Tours are offered free of charge, but must be organized in advance. A full 1.5-hour version is offered, as well as a shorted 45-minute version.

Street Address: Mount Herzl, POB 16590, Jerusalem 9116402

 

8. Pagoda House—Tel Aviv-Yafo

Tucked away in the King Albert Square in Tel Aviv’s Lev Ha’ir district, the massive eclectic-style Pagoda House was designed in 1924 by Alexander Levy. It is currently owned by a Swedish magnate Robert Weil, who is now renovating the structure, which combines oriental and western motifs. The Pagoda House was notably the first private residence Tel Aviv to have an elevator.

Visitor Information: Visitation is free.

Street Address: Ge’ula St 40

 

9. Tel Aviv Museum of Art—Tel Aviv-Yafo

The Tel Aviv Museum of Art was established in 1932 in the home of Tel Aviv’s first mayor, Meir Dizengoff. In 1971, the museum moved to its current location on King Saul Avenue. The permanent collection includes leading artists from the first half of the 20th century, including Pablo Picasso, Jacques Lipchitz, Chaim Soutine, Albert Gleizes, Jean Metzinger, and Joan Miró. In 1989, Roy Lichtenstein created a giant two-panel mural especially for the museum, which now hangs in the entrance foyer.

The new wing of the Tel Aviv Museum of Art was opened in 2011. Israel’s diverse cultures inspired architect Preston Scott Cohen’s design, which utilizes overlapping axes to create a fascinating geometric shape. The museum’s interior architecture ensures natural light always enters the building, which creates optimal conditions for appreciating the art within.
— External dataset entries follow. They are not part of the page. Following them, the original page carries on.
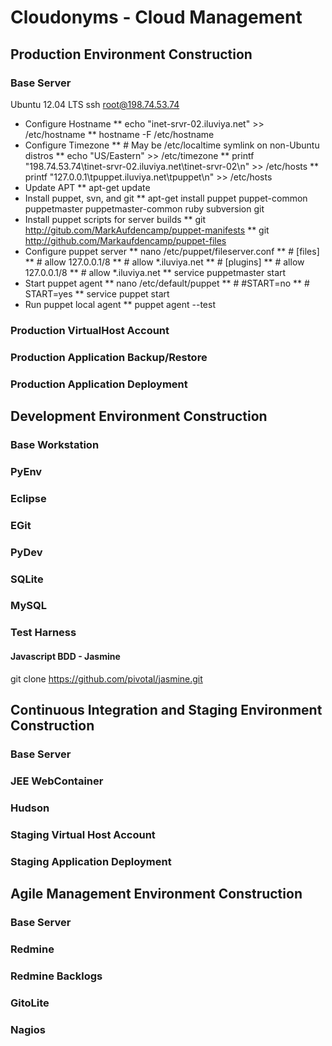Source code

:# Cloudonyms - Cloud Management
## Production Environment Construction
### Base Server
Ubuntu 12.04 LTS
ssh root@198.74.53.74

* Configure Hostname
**	echo "inet-srvr-02.iluviya.net" >> /etc/hostname
**	hostname -F /etc/hostname
* Configure Timezone
**	\# May be /etc/localtime symlink on non-Ubuntu distros
**	echo "US/Eastern" >> /etc/timezone
**	printf "198.74.53.74\tinet-srvr-02.iluviya.net\tinet-srvr-02\n" >> /etc/hosts
**	printf "127.0.0.1\tpuppet.iluviya.net\tpuppet\n"	>> /etc/hosts
* Update APT
**	apt-get update
* Install puppet, svn, and git
**	apt-get install puppet puppet-common puppetmaster puppetmaster-common ruby subversion git
* Install puppet scripts for server builds
**	git http://gitub.com/MarkAufdencamp/puppet-manifests
**	git http://github.com/Markaufdencamp/puppet-files
* Configure puppet server
**	nano /etc/puppet/fileserver.conf
**		\#	[files]
**		\#	allow 127.0.0.1/8
**		\#	allow *.iluviya.net
**		\#	[plugins]
**		\#	allow 127.0.0.1/8
**		\#	allow *.iluviya.net
**	service puppetmaster start
* Start puppet agent
**	nano /etc/default/puppet
**		\#	\#START=no
**		\#	START=yes
**	service puppet start
* Run puppet local agent
**	puppet agent --test

### Production VirtualHost Account
### Production Application Backup/Restore
### Production Application Deployment
## Development Environment Construction
### Base Workstation
### PyEnv
### Eclipse
### EGit
### PyDev
### SQLite
### MySQL
### Test Harness
#### Javascript BDD - Jasmine
git clone https://github.com/pivotal/jasmine.git
## Continuous Integration and Staging Environment Construction
### Base Server
### JEE WebContainer
### Hudson
### Staging Virtual Host Account
### Staging Application Deployment
## Agile Management Environment Construction
### Base Server
### Redmine 
### Redmine Backlogs
### GitoLite
### Nagios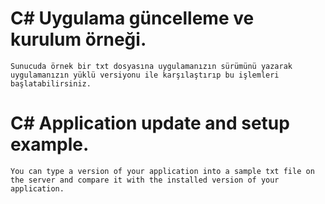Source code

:# C# Uygulama güncelleme ve kurulum örneği.

    Sunucuda örnek bir txt dosyasına uygulamanızın sürümünü yazarak uygulamanızın yüklü versiyonu ile karşılaştırıp bu işlemleri başlatabilirsiniz.


# C# Application update and setup example.
    You can type a version of your application into a sample txt file on the server and compare it with the installed version of your application.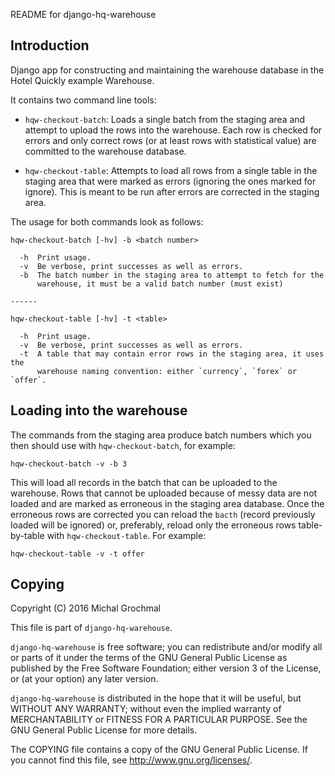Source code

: README for django-hq-warehouse

## Introduction

Django app for constructing and maintaining the warehouse database in the Hotel
Quickly example Warehouse.

It contains two command line tools:

*   `hqw-checkout-batch`: Loads a single batch from the staging area and
    attempt to upload the rows into the warehouse.  Each row is checked for
errors and only correct rows (or at least rows with statistical value) are
committed to the warehouse database.

*   `hqw-checkout-table`: Attempts to load all rows from a single table in the
    staging area that were marked as errors (ignoring the ones marked for
ignore).  This is meant to be run after errors are corrected in the staging
area.

The usage for both commands look as follows:

    hqw-checkout-batch [-hv] -b <batch number>

      -h  Print usage.
      -v  Be verbose, print successes as well as errors.
      -b  The batch number in the staging area to attempt to fetch for the
          warehouse, it must be a valid batch number (must exist)

    ------

    hqw-checkout-table [-hv] -t <table>

      -h  Print usage.
      -v  Be verbose, print successes as well as errors.
      -t  A table that may contain error rows in the staging area, it uses the
          warehouse naming convention: either `currency`, `forex` or `offer`.

## Loading into the warehouse

The commands from the staging area produce batch numbers which you then should
use with `hqw-checkout-batch`, for example:

    hqw-checkout-batch -v -b 3

This will load all records in the batch that can be uploaded to the warehouse.
Rows that cannot be uploaded because of messy data are not loaded and are
marked as erroneous in the staging area database.  Once the erroneous rows are
corrected you can reload the `bacth` (record previously loaded will be ignored)
or, preferably, reload only the erroneous rows table-by-table with
`hqw-checkout-table`.  For example:

    hqw-checkout-table -v -t offer

## Copying

Copyright (C) 2016 Michal Grochmal

This file is part of `django-hq-warehouse`.

`django-hq-warehouse` is free software; you can redistribute and/or modify all
or parts of it under the terms of the GNU General Public License as published
by the Free Software Foundation; either version 3 of the License, or (at your
option) any later version.

`django-hq-warehouse` is distributed in the hope that it will be useful, but
WITHOUT ANY WARRANTY; without even the implied warranty of MERCHANTABILITY or
FITNESS FOR A PARTICULAR PURPOSE.  See the GNU General Public License for more
details.

The COPYING file contains a copy of the GNU General Public License.  If you
cannot find this file, see <http://www.gnu.org/licenses/>.

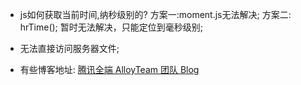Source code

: * js如何获取当前时间,纳秒级别的?
	方案一:moment.js无法解决;
	方案二: hrTime();
	暂时无法解决，只能定位到毫秒级别;

* 无法直接访问服务器文件;

* 有些博客地址:
[腾讯全端 AlloyTeam 团队 Blog](http://www.alloyteam.com/page/0/)

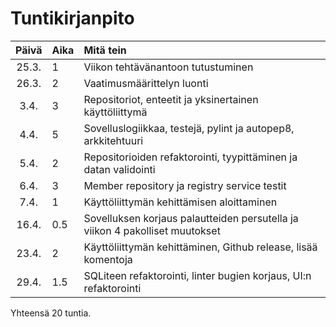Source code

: # Tuntikirjanpito

| Päivä | Aika | Mitä tein                                                                    |
| :---: | :--- | :--------------------------------------------------------------------------- |
| 25.3. | 1    | Viikon tehtävänantoon tutustuminen                                           |
| 26.3. | 2    | Vaatimusmäärittelyn luonti                                                   |
| 3.4.  | 3    | Repositoriot, enteetit ja yksinertainen käyttöliittymä                       |
| 4.4.  | 5    | Sovelluslogiikkaa, testejä, pylint ja autopep8, arkkitehtuuri                |
| 5.4.  | 2    | Repositorioiden refaktorointi, tyypittäminen ja datan validointi             |
| 6.4.  | 3    | Member repository ja registry service testit                                 |
| 7.4.  | 1    | Käyttöliittymän kehittämisen aloittaminen                                    |
| 16.4. | 0.5  | Sovelluksen korjaus palautteiden persutella ja viikon 4 pakolliset muutokset |
| 23.4. | 2    | Käyttöliittymän kehittäminen, Github release, lisää komentoja                |
| 29.4. | 1.5  | SQLiteen refaktorointi, linter bugien korjaus, UI:n refaktorointi            |

Yhteensä 20 tuntia.

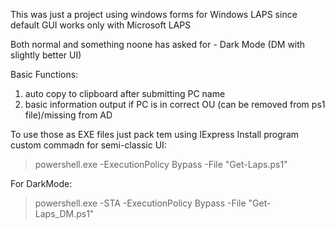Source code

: This was just a project using windows forms for Windows LAPS since default GUI works only with Microsoft LAPS 

Both normal and something noone has asked for - Dark Mode (DM with slightly better UI) 

Basic Functions: 
1. auto copy to clipboard after submitting PC name
2. basic information output if PC is in correct OU (can be removed from ps1 file)/missing from AD

To use those as EXE files just pack tem using IExpress 
Install program custom commadn for semi-classic UI:

> powershell.exe -ExecutionPolicy Bypass -File "Get-Laps.ps1"

For DarkMode: 
> powershell.exe -STA -ExecutionPolicy Bypass -File "Get-Laps_DM.ps1"
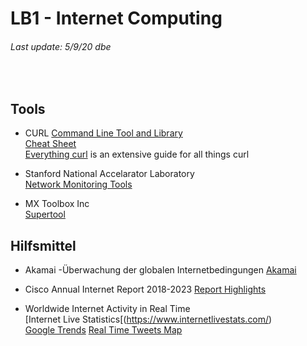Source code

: # LB1 - Internet Computing
###### Last update: 5/9/20 dbe
</br>

## Tools

* CURL [Command Line Tool and Library](https://curl.haxx.se/)     
  [Cheat Sheet](https://github.com/dennyzhang/cheatsheet.dennyzhang.com/tree/master/cheatsheet-curl-A4)  
  [Everything curl](https://ec.haxx.se/) is an extensive guide for all things curl

* Stanford National Accelarator Laboratory  
  [Network Monitoring Tools](https://www.slac.stanford.edu/xorg/nmtf/nmtf-tools.html)
  
* MX Toolbox Inc  
  [Supertool](https://mxtoolbox.com/SuperTool.aspx)



## Hilfsmittel

* Akamai -Überwachung der globalen Internetbedingungen
  [Akamai](https://www.akamai.com/de/de/resources/visualizing-akamai/)

* Cisco Annual Internet Report 2018-2023
  [Report Highlights](https://www.cisco.com/c/en/us/solutions/executive-perspectives/annual-internet-report/air-highlights.html)
  
* Worldwide Internet Activity in Real Time  
  [Internet Live Statistics[(https://www.internetlivestats.com/)  
  [Google Trends](https://trends.google.com/trends/hottrends/visualize?nrow=4&ncol=4) 
  [Real Time Tweets Map](https://www.tweeplers.com/map/)  
  


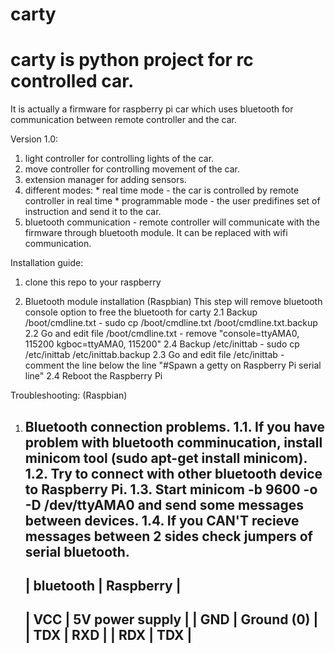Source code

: # carty

# carty is python project for rc controlled car.
It is actually a firmware for raspberry pi car
which uses bluetooth for communication between remote controller and the car.

Version 1.0:
  1. light controller for controlling lights of the car.
  2. move controller for controlling movement of the car.
  3. extension manager for adding sensors.
  4. different modes:
    * real time mode - the car is controlled by remote controller in real time
    * programmable mode - the user predifines set of instruction and send it to the car.
  5. bluetooth communication - remote controller will communicate with the firmware through bluetooth module. It can be replaced with wifi communication.


Installation guide:
  1. clone this repo to your raspberry

  2. Bluetooth module installation (Raspbian)
    This step will remove bluetooth console option to free the bluetooth for carty
    2.1 Backup /boot/cmdline.txt - sudo cp /boot/cmdline.txt /boot/cmdline.txt.backup
    2.2 Go and edit file /boot/cmdline.txt - remove "console=ttyAMA0, 115200 kgboc=ttyAMA0, 115200"
    2.4 Backup /etc/inittab - sudo cp /etc/inittab /etc/inittab.backup
    2.3 Go and edit file /etc/inittab - comment the line below the line "#Spawn a getty on Raspberry Pi serial line"
    2.4 Reboot the Raspberry Pi


Troubleshooting: (Raspbian)
  1. Bluetooth connection problems.
    1.1. If you have problem with bluetooth comminucation, install minicom tool (sudo apt-get install minicom).
    1.2. Try to connect with other bluetooth device to Raspberry Pi.
    1.3. Start minicom -b 9600 -o -D /dev/ttyAMA0 and send some messages between devices.
    1.4. If you CAN'T recieve messages between 2 sides check jumpers of serial bluetooth.
        ----------------------------------
        | bluetooth    | Raspberry       |
        ----------------------------------
        |   VCC        | 5V power supply |
        |   GND        | Ground (0)      |
        |   TDX        | RXD             |
        |   RDX        |      TDX        |
        ----------------------------------

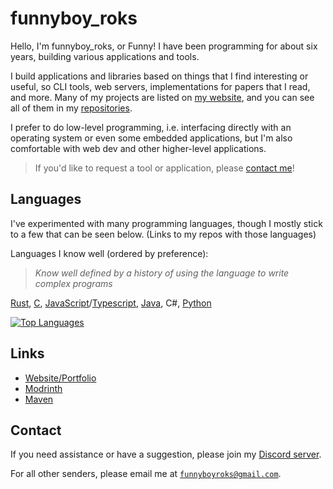 <!-- Hello There :D -->

# funnyboy_roks

Hello, I'm funnyboy_roks, or Funny! I have been programming for about six years, building various applications and tools.

I build applications and libraries based on things that I find
interesting or useful, so CLI tools, web servers, implementations for
papers that I read, and more.  Many of my projects are listed on
[my website](https://funnyboyroks.com/projects), and you can see all of
them in my
[repositories](https://github.com/funnyboy-roks?tab=repositories).

I prefer to do low-level programming, i.e. interfacing directly with an
operating system or even some embedded applications, but I'm also
comfortable with web dev and other higher-level applications.

> If you'd like to request a tool or application, please [contact me](#contact)!

## Languages

I've experimented with many programming languages, though I mostly stick
to a few that can be seen below. (Links to my repos with those
languages)

Languages I know well (ordered by preference):

> _Know well defined by a history of using the language to write complex
> programs_

[Rust], [C], [JavaScript]/[Typescript], [Java], C#, [Python]

[Rust]:       https://github.com/funnyboy-roks?tab=repositories&language=rust
[C]:          https://github.com/funnyboy-roks?tab=repositories&language=c
[JavaScript]: https://github.com/funnyboy-roks?tab=repositories&language=javascript
[TypeScript]: https://github.com/funnyboy-roks?tab=repositories&language=typescript
[Java]:       https://github.com/funnyboy-roks?tab=repositories&language=java
[Python]:     https://github.com/funnyboy-roks?tab=repositories&language=python

<a href="https://github.com/funnyboy-roks?tab=repositories" title="Repositories">
    <img
        alt="Top Languages"
        src="https://github-readme-stats.vercel.app/api/top-langs/?username=funnyboy-roks&exclude_repo=git-commit-spam-ex,js-utils&layout=compact&theme=dracula&hide=vim%20script&langs_count=6"
        />
</a>

## Links

- [Website/Portfolio]
- [Modrinth]
- [Maven]

[Website/Portfolio]: https://funnyboyroks.com
[Modrinth]: https://modrinth.com/user/funnyboy-roks
[Maven]: https://maven.funnyboyroks.com

## Contact

If you need assistance or have a suggestion, please join my [Discord server](https://funnyboyroks.com/discord).

For all other senders, please email me at [`funnyboyroks@gmail.com`](mailto:funnyboyroks@gmail.com).
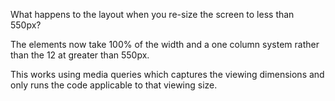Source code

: What happens to the layout when you re-size the screen to less than 550px?

The elements now take 100% of the width and a one column system rather than the 12 at greater than 550px.  

This works using media queries which captures the viewing dimensions and only runs the code applicable to that viewing size.  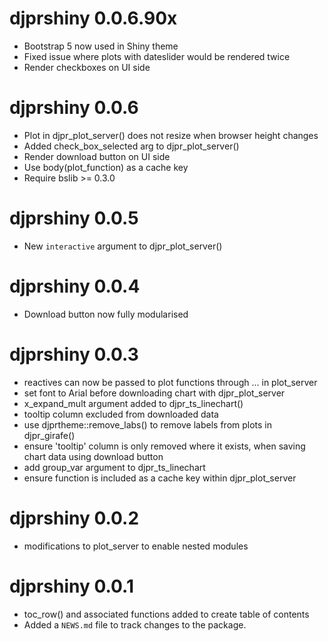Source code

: # djprshiny 0.0.6.90x
* Bootstrap 5 now used in Shiny theme
* Fixed issue where plots with dateslider would be rendered twice
* Render checkboxes on UI side

# djprshiny 0.0.6
* Plot in djpr_plot_server() does not resize when browser height changes
* Added check_box_selected arg to djpr_plot_server()
* Render download button on UI side
* Use body(plot_function) as a cache key
* Require bslib >= 0.3.0

# djprshiny 0.0.5
* New `interactive` argument to djpr_plot_server()

# djprshiny 0.0.4
* Download button now fully modularised

# djprshiny 0.0.3
* reactives can now be passed to plot functions through ... in plot_server
* set font to Arial before downloading chart with djpr_plot_server
* x_expand_mult argument added to djpr_ts_linechart()
* tooltip column excluded from downloaded data
* use djprtheme::remove_labs() to remove labels from plots in djpr_girafe()
* ensure 'tooltip' column is only removed where it exists, when saving chart data
using download button
* add group_var argument to djpr_ts_linechart
* ensure function is included as a cache key within djpr_plot_server

# djprshiny 0.0.2
* modifications to plot_server to enable nested modules

# djprshiny 0.0.1

* toc_row() and associated functions added to create table of contents
* Added a `NEWS.md` file to track changes to the package.
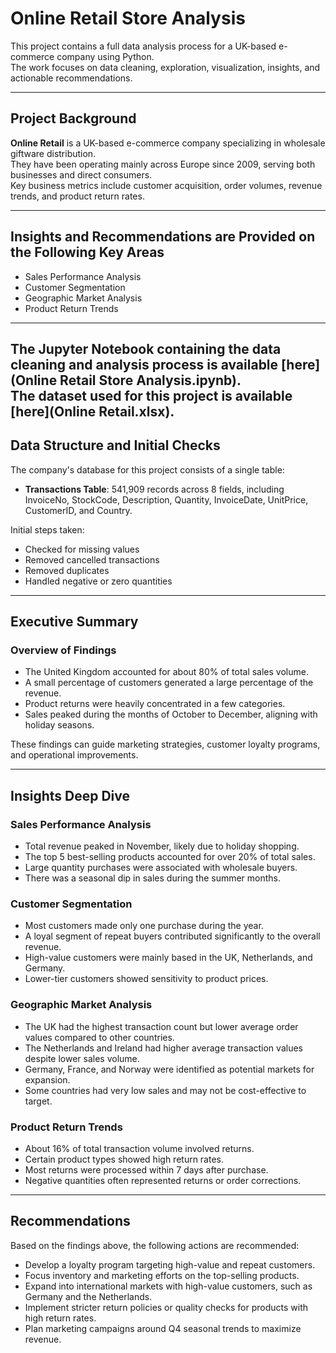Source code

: # Online Retail Store Analysis

This project contains a full data analysis process for a UK-based e-commerce company using Python.  
The work focuses on data cleaning, exploration, visualization, insights, and actionable recommendations.  

---

## Project Background

**Online Retail** is a UK-based e-commerce company specializing in wholesale giftware distribution.  
They have been operating mainly across Europe since 2009, serving both businesses and direct consumers.  
Key business metrics include customer acquisition, order volumes, revenue trends, and product return rates.  

---

## Insights and Recommendations are Provided on the Following Key Areas

- Sales Performance Analysis
- Customer Segmentation
- Geographic Market Analysis
- Product Return Trends

---

The Jupyter Notebook containing the data cleaning and analysis process is available [here](Online Retail Store Analysis.ipynb).  
The dataset used for this project is available [here](Online Retail.xlsx).   
---

## Data Structure and Initial Checks

The company's database for this project consists of a single table:

- **Transactions Table**: 541,909 records across 8 fields, including InvoiceNo, StockCode, Description, Quantity, InvoiceDate, UnitPrice, CustomerID, and Country.

Initial steps taken:

- Checked for missing values
- Removed cancelled transactions
- Removed duplicates
- Handled negative or zero quantities

---

## Executive Summary

### Overview of Findings

- The United Kingdom accounted for about 80% of total sales volume.
- A small percentage of customers generated a large percentage of the revenue.
- Product returns were heavily concentrated in a few categories.
- Sales peaked during the months of October to December, aligning with holiday seasons.

These findings can guide marketing strategies, customer loyalty programs, and operational improvements.

---

## Insights Deep Dive

### Sales Performance Analysis

- Total revenue peaked in November, likely due to holiday shopping.
- The top 5 best-selling products accounted for over 20% of total sales.
- Large quantity purchases were associated with wholesale buyers.
- There was a seasonal dip in sales during the summer months.

### Customer Segmentation

- Most customers made only one purchase during the year.
- A loyal segment of repeat buyers contributed significantly to the overall revenue.
- High-value customers were mainly based in the UK, Netherlands, and Germany.
- Lower-tier customers showed sensitivity to product prices.

### Geographic Market Analysis

- The UK had the highest transaction count but lower average order values compared to other countries.
- The Netherlands and Ireland had higher average transaction values despite lower sales volume.
- Germany, France, and Norway were identified as potential markets for expansion.
- Some countries had very low sales and may not be cost-effective to target.

### Product Return Trends

- About 16% of total transaction volume involved returns.
- Certain product types showed high return rates.
- Most returns were processed within 7 days after purchase.
- Negative quantities often represented returns or order corrections.

---

## Recommendations

Based on the findings above, the following actions are recommended:

- Develop a loyalty program targeting high-value and repeat customers.
- Focus inventory and marketing efforts on the top-selling products.
- Expand into international markets with high-value customers, such as Germany and the Netherlands.
- Implement stricter return policies or quality checks for products with high return rates.
- Plan marketing campaigns around Q4 seasonal trends to maximize revenue.
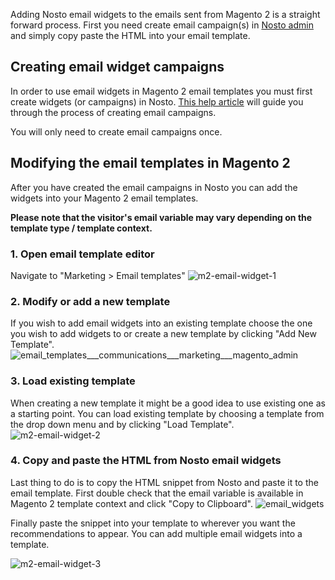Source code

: Adding Nosto email widgets to the emails sent from Magento 2 is a straight forward process. First you need create email campaign(s) in [Nosto admin](https://my.nosto.com) and simply copy paste the HTML into your email template.

## Creating email widget campaigns

In order to use email widgets in Magento 2 email templates you must first create widgets (or campaigns) in Nosto. [This help article](https://help.nosto.com/email-widget/getting-started/getting-started-with-email-personalization-widgets) will guide you through the process of creating email campaigns.

You will only need to create email campaigns once.

## Modifying the email templates in Magento 2

After you have created the email campaigns in Nosto you can add the widgets into your Magento 2 email templates.

**Please note that the visitor's email variable may vary depending on the template type / template context.**

### 1. Open email template editor
Navigate to "Marketing > Email templates"
![m2-email-widget-1](https://user-images.githubusercontent.com/15191701/42504563-e12ad156-8444-11e8-9f09-37aef9becbd8.png)

### 2. Modify or add a new template
If you wish to add email widgets into an existing template choose the one you wish to add widgets to or create a new template by clicking "Add New Template".
![email_templates___communications___marketing___magento_admin](https://user-images.githubusercontent.com/15191701/42505047-443e1270-8446-11e8-8d33-5a336e0d7c6f.png)

### 3. Load existing template
When creating a new template it might be a good idea to use existing one as a starting point. You can load existing template by choosing a template from the drop down menu and by clicking "Load Template".
![m2-email-widget-2](https://user-images.githubusercontent.com/15191701/42504564-e1473940-8444-11e8-8ed6-8d70f191673c.png)

### 4. Copy and paste the HTML from Nosto email widgets
Last thing to do is to copy the HTML snippet from Nosto and paste it to the email template. First double check that the email variable is available in Magento 2 template context and click "Copy to Clipboard".
![email_widgets](https://user-images.githubusercontent.com/15191701/42506615-13d97c50-844b-11e8-86cf-42afed11e27b.png)

Finally paste the snippet into your template to wherever you want the recommendations to appear. You can add multiple email widgets into a template. 

![m2-email-widget-3](https://user-images.githubusercontent.com/15191701/42504565-e162ea6e-8444-11e8-86b7-b997741deaa6.png)

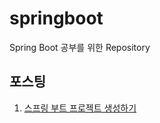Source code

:# springboot
Spring Boot 공부를 위한 Repository

## 포스팅
1. [스프링 부트 프로젝트 생성하기](https://logical-code.tistory.com/119)
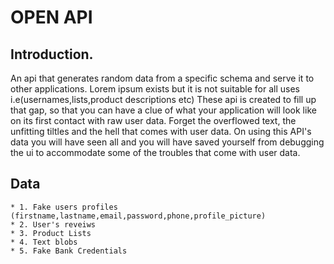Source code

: # OPEN API

## Introduction.
An api that generates random data from a specific schema and serve it to other applications.
Lorem ipsum exists but it is not suitable for all uses i.e(usernames,lists,product descriptions etc)
These api is created to fill up that gap, so that you can have a clue of what your application will look like
on its first contact with raw user data.
Forget the overflowed text, the unfitting tiltles and the hell that comes with user data. On using this API's data you will have seen all and you will have saved yourself from debugging the ui to accommodate some of the troubles that come with user data.

## Data
    * 1. Fake users profiles (firstname,lastname,email,password,phone,profile_picture)
    * 2. User's reveiws 
    * 3. Product Lists
    * 4. Text blobs
    * 5. Fake Bank Credentials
Website: http://www.tamuseum.org.il/default.aspx

Visitor Information:
Hours: Monday, Wednesday, Saturday: 10:00am-6:00pm
Tuesday, Thursday: 10:00am-9:00pm
Friday: 10:00am-2:00pm

Ticket Information: Adult: 50 NIS; Tel Aviv resident: 40 NIS; Student: 40 NIS; Senior: 25 NIS; Enlisted soldier: 25 NIS; Child under 18: Free; Enlisted soldier in uniform: Free

Street Address: 27 Shaul Hamelech Blvd

 

9. Wohl Center—Ramat Gan

The Wohl Center, which was completed in 2005, is a convention center in the main campus of Bar-Ilan University. Internationally renowned architect Daniel Libeskind and the local architecture firm Heder Partnership collaborated to design the building. In 2006, the Wohl Centre won a RIBA International Award for its architecture. The center’s angular design is inspired by the shape of an open book, and Hebrew letters influenced the shapes of the windows, which cut across the gold-colored aluminum exterior.

Website: https://wohl-center.com/

Visitor Information: The conference rooms in the center are available for private events.